Philip Morris, Nike and Home Depot were the main drivers of the S&P, following positive brokerage recommendations on their stocks.
Amazon’s 1 percent rise after its move to hike monthly fees for Amazon Prime service helped the Nasdaq.
Lawmakers are racing against a midnight deadline to pass a bill to fund government operations through to Feb. 16 and avoid federal agency shutdowns this weekend.
Although the House of Representatives voted to extend the funding on Thursday, the bill appeared to be on the verge of collapse in the Senate.
“The market appears to be looking through this as a non-essential event, although we’re seeing a little bit of a pickup in volatility in the last couple of days,” said Bill Northey, senior vice president of U.S. Bank Wealth Management in Helena, Montana.
Investors have already shown they can ignore political risks at home and abroad, focusing instead on earnings and economic data.
“Valuations that were somewhat higher are beginning to look more reasonable based on what’s happening to earnings estimate as they are re-evaluated with company guidance and what is being reported,” said Northey.
At 11:01 a.m. ET (1601 GMT), the S&P 500 was up 2.41 points, or 0.09 percent, at 2,800.44 and the Nasdaq Composite was up 8.60 points, or 0.12 percent, at 7,304.64.

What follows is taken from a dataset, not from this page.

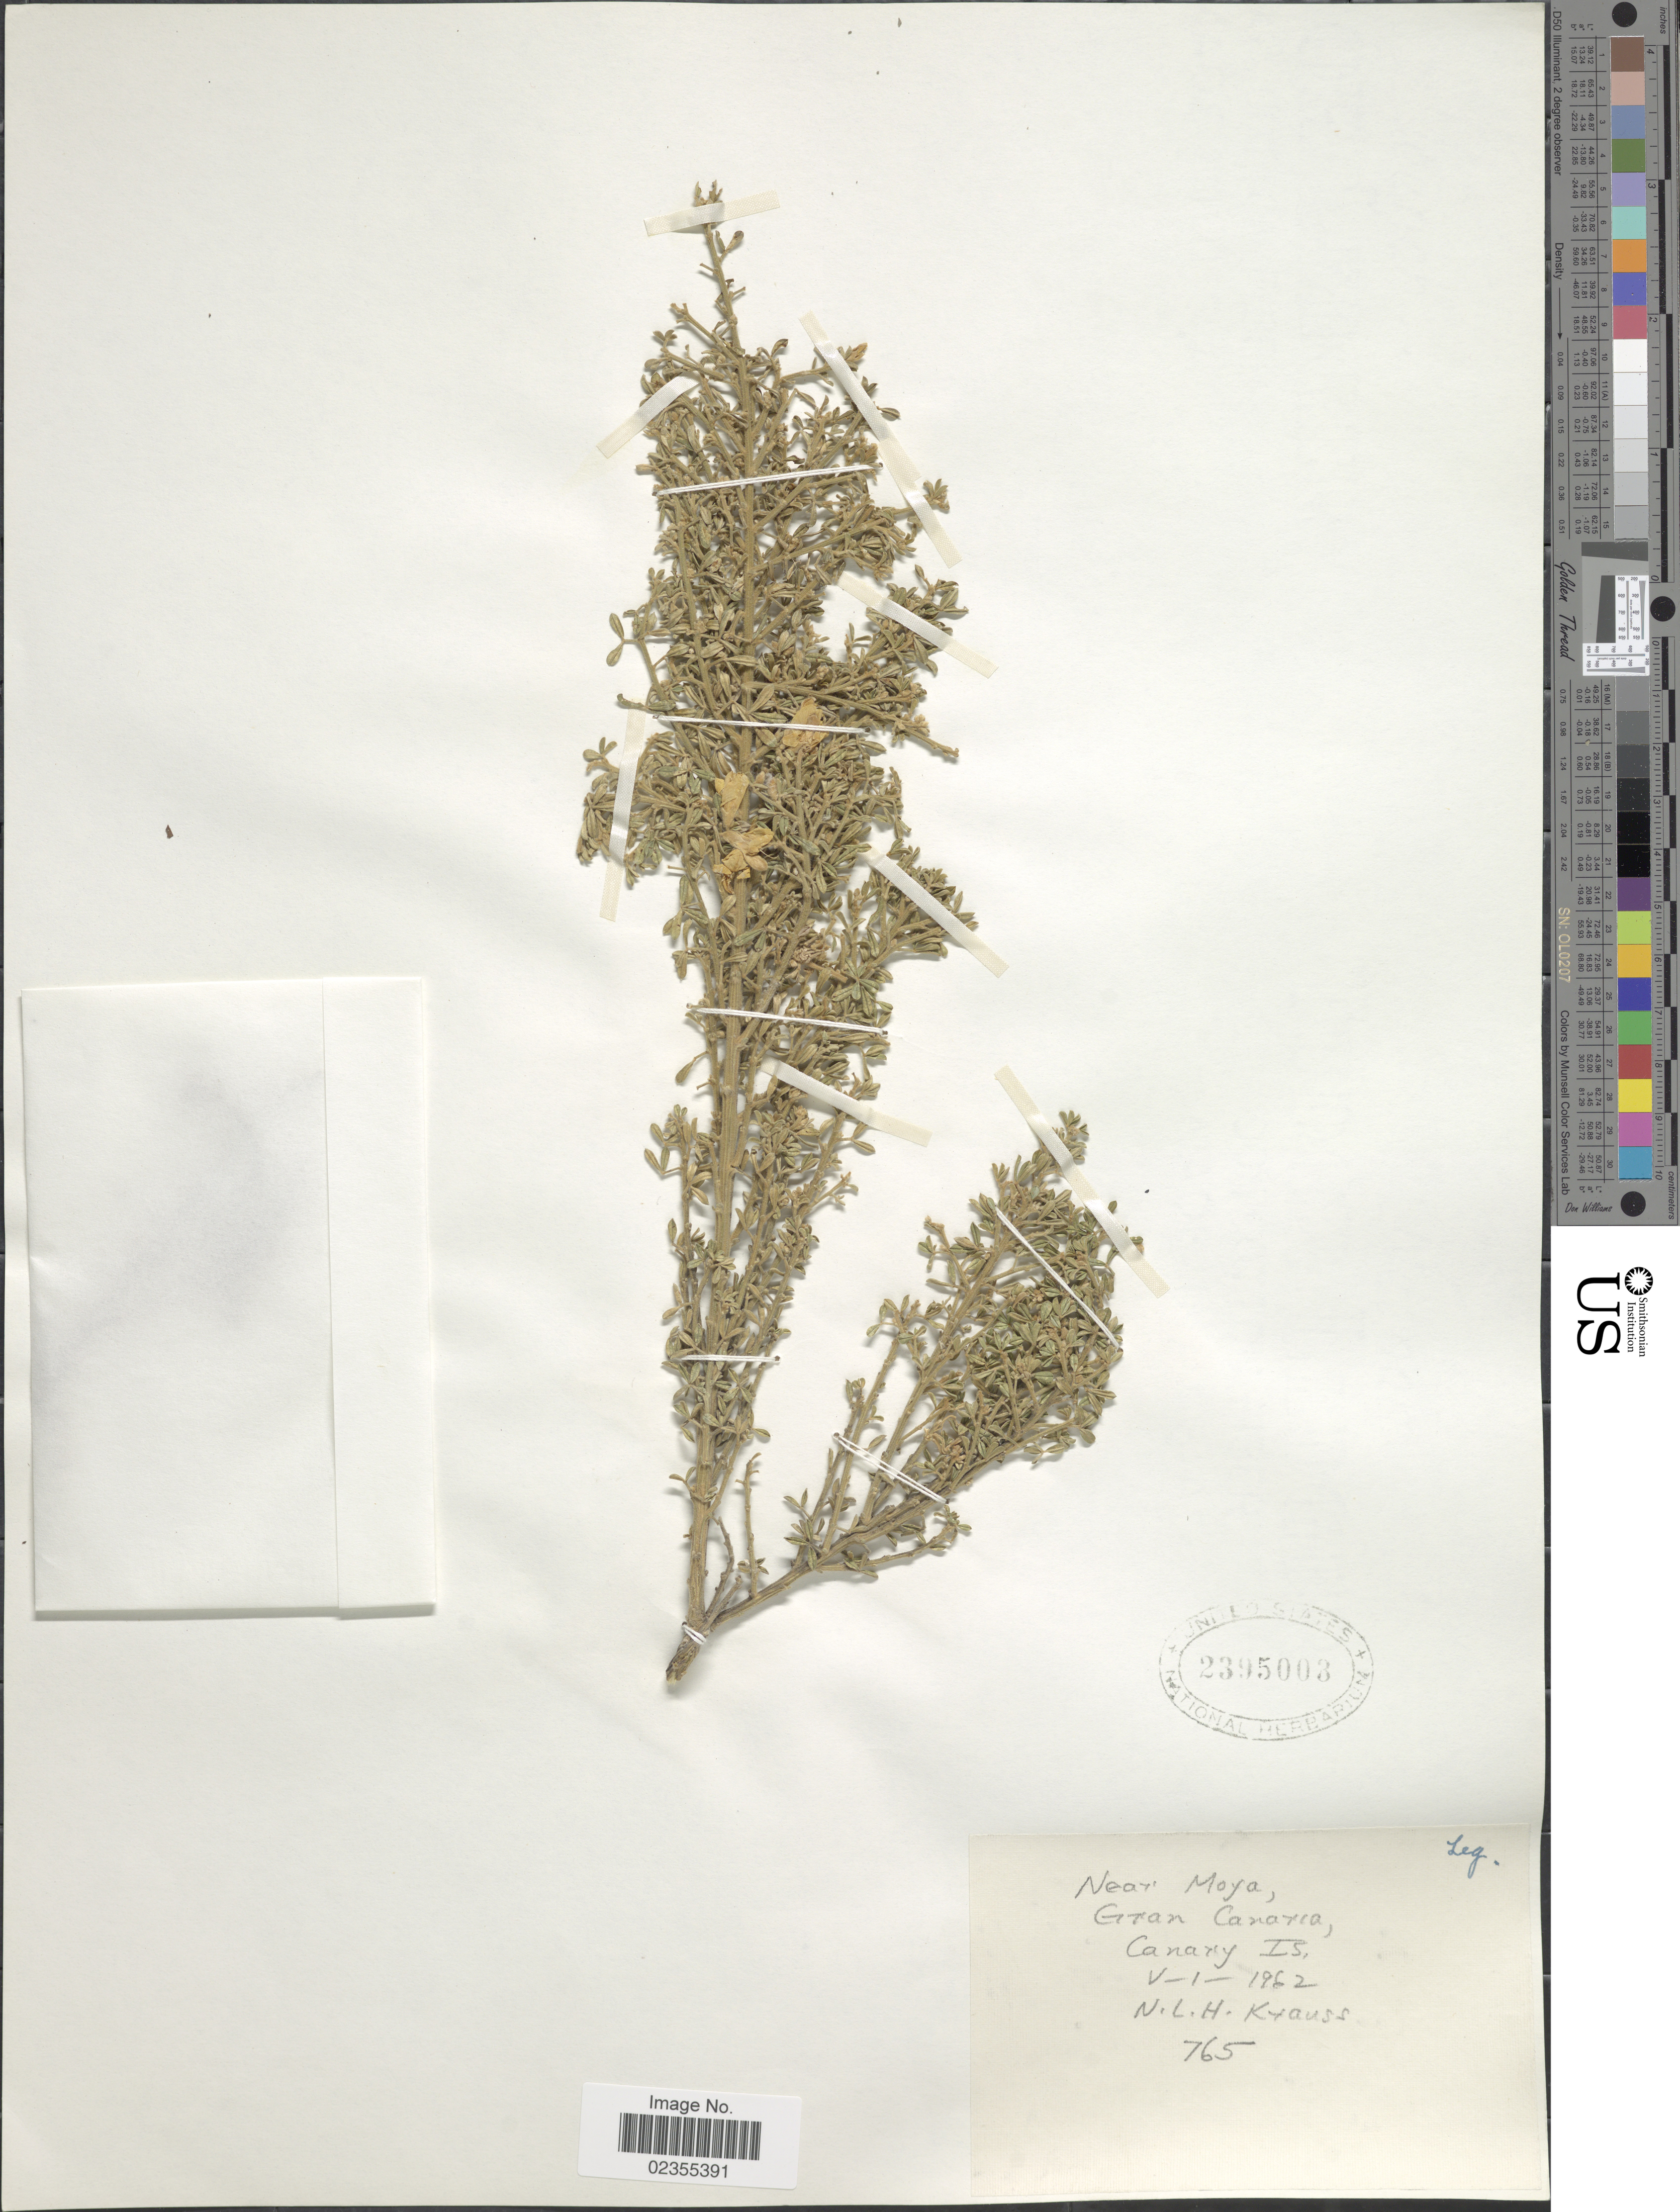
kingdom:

Seven of the 11 major S&P sectors were higher, led by a 0.74 percent gain in the consumer staples index and a 0.4 percent rise in discretionary stocks.
The Dow Jones Industrial Average was down 39.02 points, or 0.15 percent, at 25,978.79, weighed down by IBM and American Express.
IBM fell 3.75 percent despite posting its first revenue rise in 23 quarters. The company warned that a higher tax rate this year would eat into its profit.
American Express slipped 2.5 percent after the credit card issuer posted its first quarterly loss in 26 years and said it would not buy back shares for the next six months due to the impact of the U.S. tax reform.
Schlumberger was up marginally after the oilfield services provider reported a bigger-than-expected profit and said it expected another strong year for North American shale drilling in 2018.
Oil prices were down more than 1 percent on Friday as a bounce-back in U.S. production outweighed ongoing declines in crude inventories.